(Extracted page text data)
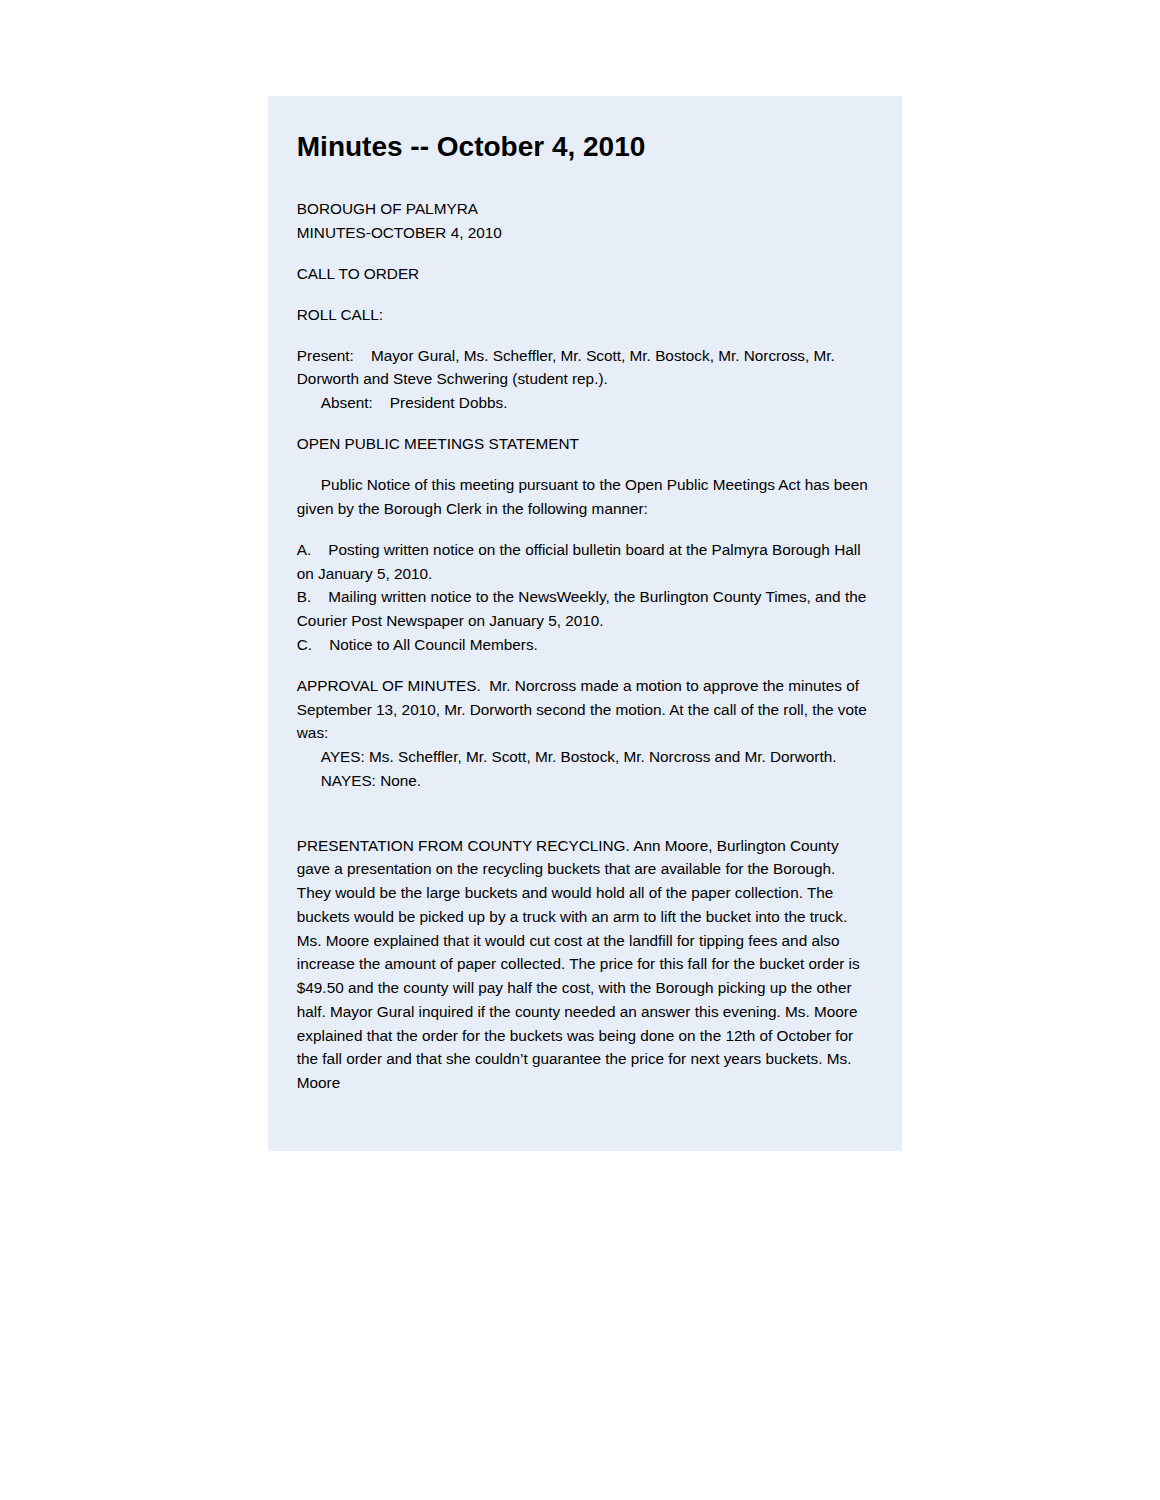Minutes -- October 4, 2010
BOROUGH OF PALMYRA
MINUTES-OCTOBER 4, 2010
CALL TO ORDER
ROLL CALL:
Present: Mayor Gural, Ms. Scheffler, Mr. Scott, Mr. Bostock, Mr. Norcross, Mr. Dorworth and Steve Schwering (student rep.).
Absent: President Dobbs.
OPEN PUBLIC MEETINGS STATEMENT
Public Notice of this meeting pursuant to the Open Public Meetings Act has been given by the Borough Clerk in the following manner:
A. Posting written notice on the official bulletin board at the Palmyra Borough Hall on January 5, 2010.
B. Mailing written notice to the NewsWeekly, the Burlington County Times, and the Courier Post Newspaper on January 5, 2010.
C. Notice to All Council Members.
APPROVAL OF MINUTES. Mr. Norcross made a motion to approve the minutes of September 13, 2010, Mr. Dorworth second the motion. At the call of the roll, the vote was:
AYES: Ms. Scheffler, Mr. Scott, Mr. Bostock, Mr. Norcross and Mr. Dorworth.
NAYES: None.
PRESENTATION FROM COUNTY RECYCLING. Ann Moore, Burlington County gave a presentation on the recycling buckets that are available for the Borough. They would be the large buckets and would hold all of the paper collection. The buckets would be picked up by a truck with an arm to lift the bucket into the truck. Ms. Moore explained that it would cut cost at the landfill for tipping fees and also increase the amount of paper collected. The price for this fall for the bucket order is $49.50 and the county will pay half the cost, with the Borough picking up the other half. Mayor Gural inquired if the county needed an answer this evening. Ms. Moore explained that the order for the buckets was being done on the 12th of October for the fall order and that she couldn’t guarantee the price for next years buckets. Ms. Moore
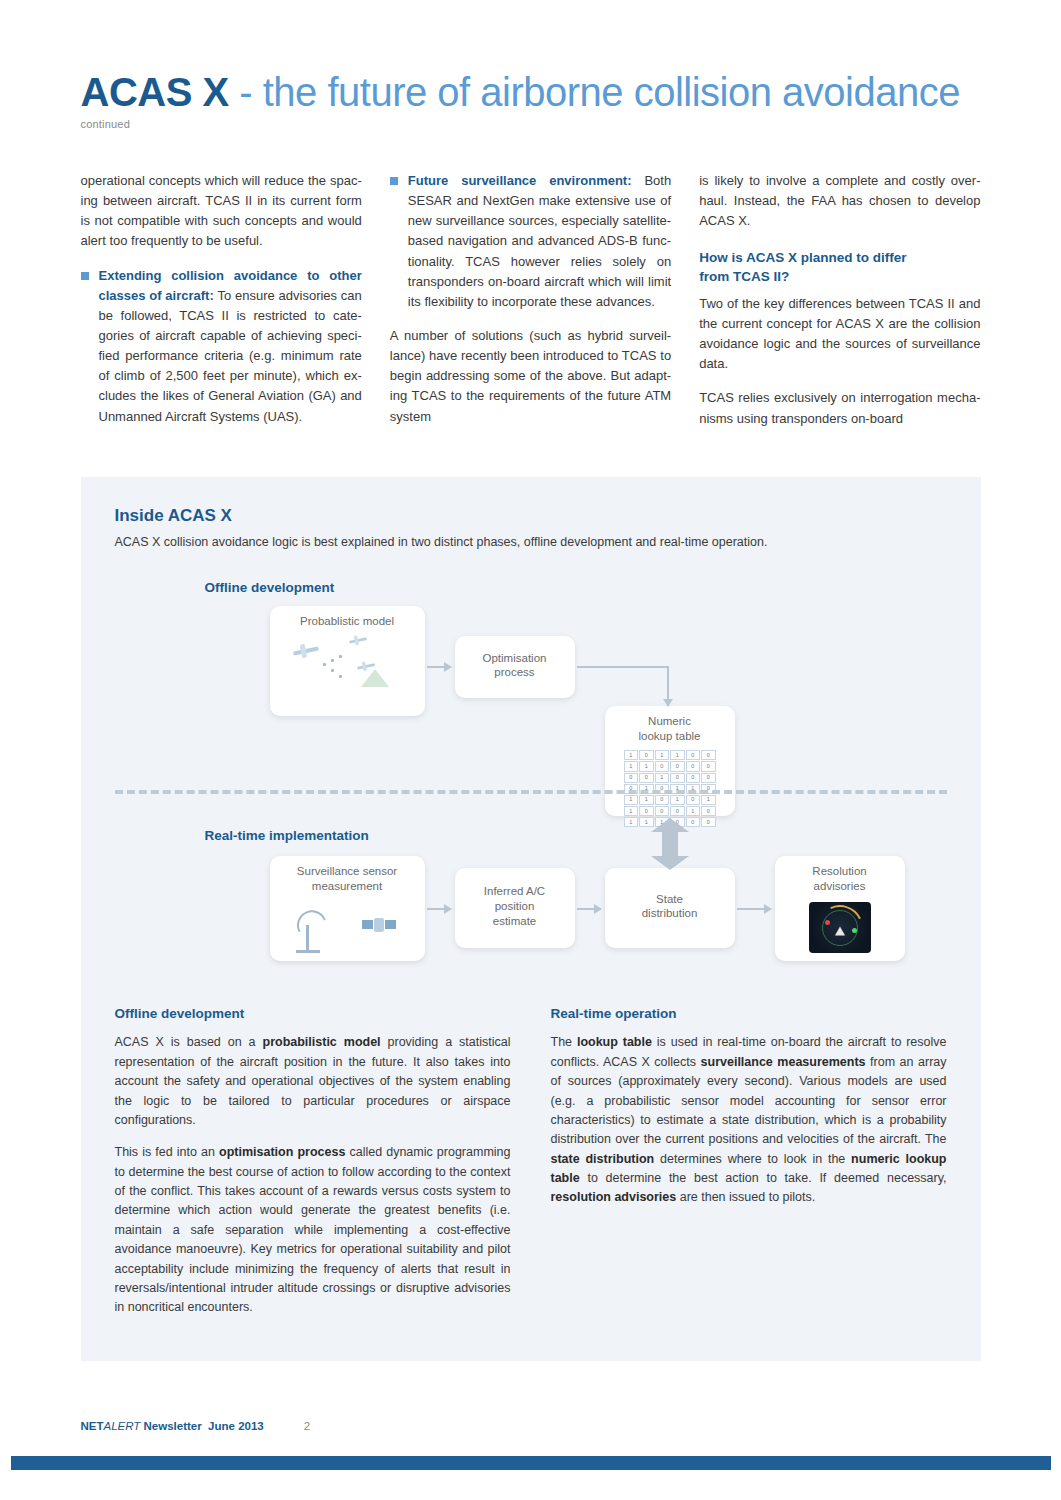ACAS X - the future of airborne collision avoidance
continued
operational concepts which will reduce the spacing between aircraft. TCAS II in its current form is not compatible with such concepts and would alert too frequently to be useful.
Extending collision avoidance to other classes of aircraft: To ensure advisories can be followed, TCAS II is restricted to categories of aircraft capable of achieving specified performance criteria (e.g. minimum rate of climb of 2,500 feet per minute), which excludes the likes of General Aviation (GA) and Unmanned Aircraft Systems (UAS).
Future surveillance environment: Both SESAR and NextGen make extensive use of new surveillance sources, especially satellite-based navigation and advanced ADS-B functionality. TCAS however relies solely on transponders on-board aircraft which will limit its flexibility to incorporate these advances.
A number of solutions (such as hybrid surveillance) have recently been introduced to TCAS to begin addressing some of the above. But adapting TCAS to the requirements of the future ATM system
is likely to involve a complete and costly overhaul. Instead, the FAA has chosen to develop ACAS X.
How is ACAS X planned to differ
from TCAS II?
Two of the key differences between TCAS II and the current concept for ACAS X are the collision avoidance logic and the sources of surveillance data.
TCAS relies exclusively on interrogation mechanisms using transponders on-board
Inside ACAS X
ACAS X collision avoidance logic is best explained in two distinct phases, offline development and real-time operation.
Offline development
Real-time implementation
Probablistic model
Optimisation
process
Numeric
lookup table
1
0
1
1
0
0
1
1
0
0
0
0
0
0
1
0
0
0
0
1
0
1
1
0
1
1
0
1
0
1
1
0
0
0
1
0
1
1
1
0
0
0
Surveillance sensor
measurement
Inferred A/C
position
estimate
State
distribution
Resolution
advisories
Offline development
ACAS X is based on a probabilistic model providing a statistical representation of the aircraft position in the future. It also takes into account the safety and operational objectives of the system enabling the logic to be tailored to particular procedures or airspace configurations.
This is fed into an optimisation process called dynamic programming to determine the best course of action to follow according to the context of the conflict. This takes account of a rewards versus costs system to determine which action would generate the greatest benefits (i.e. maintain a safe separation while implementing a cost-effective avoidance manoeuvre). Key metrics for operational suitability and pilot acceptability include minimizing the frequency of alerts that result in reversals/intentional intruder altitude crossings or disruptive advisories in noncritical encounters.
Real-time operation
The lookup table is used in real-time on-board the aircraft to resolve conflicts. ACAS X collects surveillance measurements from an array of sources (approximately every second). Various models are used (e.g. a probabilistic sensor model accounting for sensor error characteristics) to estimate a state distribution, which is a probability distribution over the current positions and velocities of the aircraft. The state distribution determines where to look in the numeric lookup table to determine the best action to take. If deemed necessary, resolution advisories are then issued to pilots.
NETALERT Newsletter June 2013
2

-- ABOUT THIS TASK --
Wherever a line in the entries holds "between", copy that line.

-- COMPLETED TASK --
operational concepts which will reduce the spacing between aircraft. TCAS II in its current form is not compatible with such concepts and would alert too frequently to be useful.
Two of the key differences between TCAS II and the current concept for ACAS X are the collision avoidance logic and the sources of surveillance data.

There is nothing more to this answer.